An insurance agency filed a lawsuit against the brokerage and its employee, who had previously been employed by the agency. The complaint alleged that, while she was still employed at the agency, the employee had access to the agency’s confidential information, including databases of customer lists, purchasing preferences, and negotiated rates, and that the employee used this confidential information to divert the agency’s business to the brokerage. The complaint asserted causes of action for breach of contract, breach of fiduciary duty, and misappropriation of trade secrets, among others. The brokerage provided notice of the suit to its insurer, which declined coverage.

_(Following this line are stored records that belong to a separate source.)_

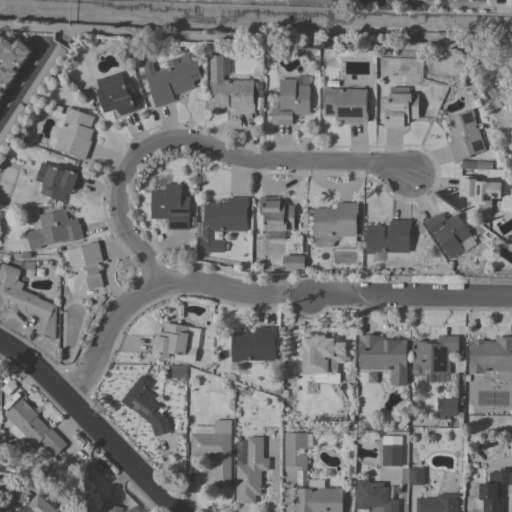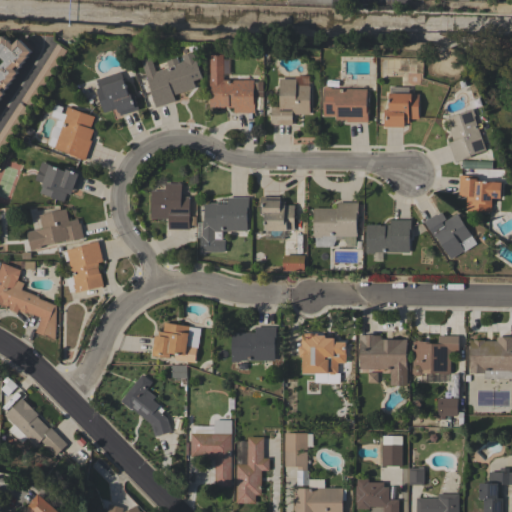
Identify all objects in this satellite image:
building: (10, 60)
building: (11, 61)
building: (44, 75)
building: (170, 77)
building: (171, 77)
road: (22, 82)
building: (227, 89)
building: (229, 89)
building: (113, 93)
building: (115, 94)
building: (289, 102)
building: (290, 102)
building: (343, 103)
building: (345, 104)
building: (400, 109)
building: (401, 109)
building: (11, 124)
building: (74, 133)
building: (74, 133)
building: (466, 134)
building: (462, 135)
road: (203, 144)
building: (55, 180)
building: (57, 180)
building: (478, 192)
building: (477, 193)
building: (169, 206)
building: (171, 206)
building: (275, 214)
building: (276, 214)
building: (335, 220)
building: (221, 221)
building: (223, 221)
building: (334, 222)
building: (53, 229)
building: (54, 229)
building: (450, 233)
building: (449, 234)
building: (388, 236)
building: (387, 237)
building: (293, 262)
building: (292, 263)
building: (84, 266)
building: (85, 266)
road: (259, 293)
building: (26, 301)
building: (26, 301)
building: (170, 340)
building: (175, 342)
building: (252, 344)
building: (253, 344)
building: (320, 353)
building: (321, 353)
building: (433, 354)
building: (490, 354)
building: (433, 355)
building: (383, 356)
building: (384, 356)
building: (491, 357)
building: (8, 386)
building: (143, 404)
building: (145, 407)
building: (446, 407)
building: (446, 407)
road: (91, 423)
building: (33, 426)
building: (30, 427)
building: (213, 448)
building: (215, 449)
building: (296, 449)
building: (293, 450)
building: (389, 455)
building: (391, 455)
building: (249, 471)
building: (250, 471)
building: (414, 475)
building: (416, 475)
building: (492, 490)
building: (493, 491)
building: (372, 496)
building: (373, 496)
building: (316, 499)
building: (317, 499)
building: (436, 503)
building: (438, 503)
building: (38, 505)
building: (40, 505)
building: (112, 508)
building: (113, 508)
building: (131, 509)
building: (133, 509)
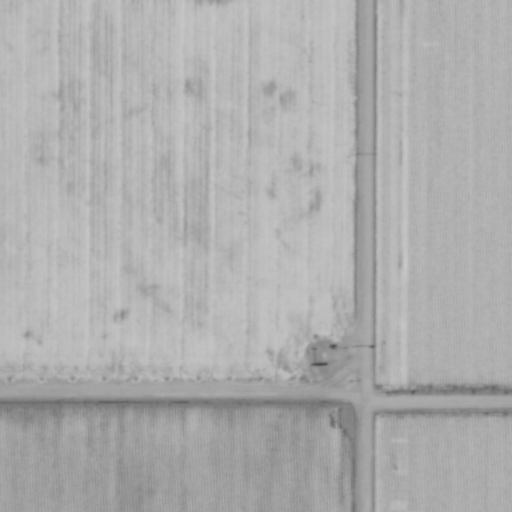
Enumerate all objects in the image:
road: (363, 256)
road: (437, 397)
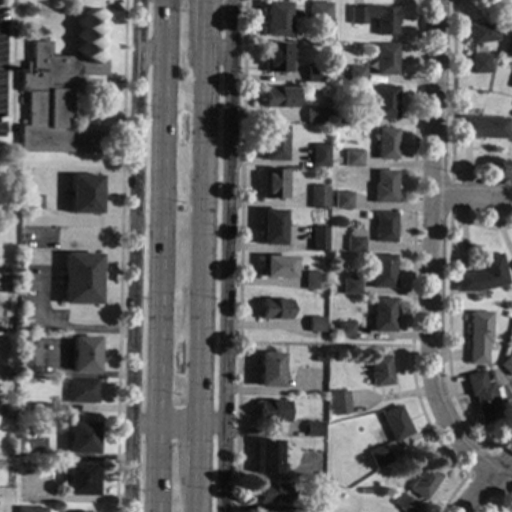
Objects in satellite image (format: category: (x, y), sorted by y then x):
building: (318, 10)
building: (318, 12)
building: (274, 18)
building: (375, 18)
building: (376, 18)
building: (275, 20)
road: (208, 26)
building: (481, 31)
building: (482, 33)
building: (507, 42)
building: (508, 44)
road: (146, 52)
road: (219, 53)
building: (276, 57)
building: (275, 58)
building: (385, 58)
building: (386, 60)
building: (478, 63)
building: (479, 64)
road: (6, 67)
road: (12, 70)
road: (474, 72)
building: (354, 73)
building: (314, 74)
building: (355, 74)
road: (101, 81)
building: (510, 84)
building: (511, 85)
building: (59, 90)
building: (61, 94)
building: (278, 97)
building: (278, 98)
road: (78, 101)
building: (384, 102)
building: (384, 103)
building: (313, 114)
building: (314, 115)
building: (346, 118)
building: (483, 126)
building: (483, 128)
building: (511, 138)
building: (272, 142)
building: (273, 143)
building: (385, 143)
building: (386, 144)
building: (319, 155)
building: (320, 156)
building: (352, 157)
building: (352, 159)
building: (272, 183)
building: (273, 184)
building: (383, 186)
building: (384, 187)
building: (83, 194)
building: (84, 195)
building: (318, 196)
building: (318, 197)
road: (450, 197)
road: (462, 197)
building: (342, 199)
building: (343, 200)
road: (228, 212)
building: (365, 215)
road: (81, 220)
road: (352, 222)
building: (270, 226)
building: (384, 226)
building: (271, 228)
building: (384, 228)
building: (318, 238)
road: (205, 239)
building: (318, 239)
building: (354, 240)
building: (355, 241)
road: (432, 246)
road: (156, 255)
road: (120, 256)
road: (134, 256)
building: (511, 264)
building: (277, 266)
building: (511, 266)
building: (277, 267)
building: (381, 270)
building: (382, 271)
building: (482, 275)
building: (482, 276)
building: (80, 278)
building: (80, 279)
building: (312, 280)
building: (313, 280)
building: (350, 284)
building: (334, 285)
building: (350, 285)
building: (274, 309)
building: (274, 309)
building: (382, 314)
building: (382, 315)
building: (508, 315)
building: (315, 323)
building: (316, 325)
road: (57, 327)
building: (344, 329)
building: (344, 330)
building: (330, 332)
building: (477, 337)
building: (478, 337)
road: (325, 343)
building: (83, 354)
building: (84, 354)
building: (29, 358)
building: (30, 359)
building: (318, 359)
building: (506, 366)
building: (268, 369)
building: (269, 370)
building: (379, 370)
building: (380, 371)
building: (488, 376)
building: (81, 391)
building: (82, 391)
building: (483, 395)
building: (483, 397)
building: (337, 402)
building: (338, 403)
building: (41, 409)
building: (271, 411)
building: (7, 412)
building: (272, 412)
building: (394, 422)
road: (167, 424)
building: (395, 424)
road: (213, 425)
building: (312, 428)
building: (313, 429)
building: (81, 437)
building: (81, 438)
building: (312, 449)
road: (202, 450)
building: (377, 455)
building: (267, 457)
building: (268, 457)
building: (378, 457)
road: (500, 463)
road: (223, 468)
building: (25, 470)
road: (510, 471)
building: (80, 479)
building: (81, 480)
building: (423, 482)
road: (500, 482)
building: (425, 483)
building: (364, 491)
road: (201, 493)
building: (270, 493)
road: (476, 493)
building: (272, 494)
building: (403, 503)
building: (405, 504)
building: (312, 508)
building: (28, 509)
building: (30, 509)
building: (78, 511)
road: (484, 512)
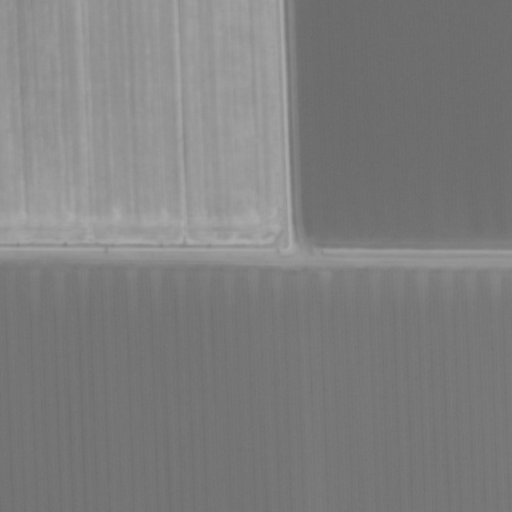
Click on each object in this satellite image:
road: (256, 271)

In the ensuing coverage litigation, the court held that two policy exclusions precluded the insurer’s duty to defend. First, the court held that the outside entity exclusion applied. The exclusion precluded coverage for “any Claim based upon, arising from, or in consequence of the performance of or failure to perform Professional Services for or by any entity other than the Named Insured” if “on or after the date or time of the Wrongful Act giving rise to such Claim . . . any Insured was a[n] . . . employee of such entity.” Because the allegations of the complaint against the brokerage involved the provision of services to another entity—the agency—by an officer or employee of that other entity at the time that a wrongful act giving rise to the claim occurred, the outside entity exclusion barred coverage. Second, observing that it “must read each exclusion’s ‘arising out of’ language broadly,” the court determined that an exclusion barring coverage for “any Claim based upon or arising out of any actual or alleged . . . misappropriation of trade secrets” applied because “all claims flow from [the former employee]’s employment with [the agency] and involve the misappropriation of trade secrets.”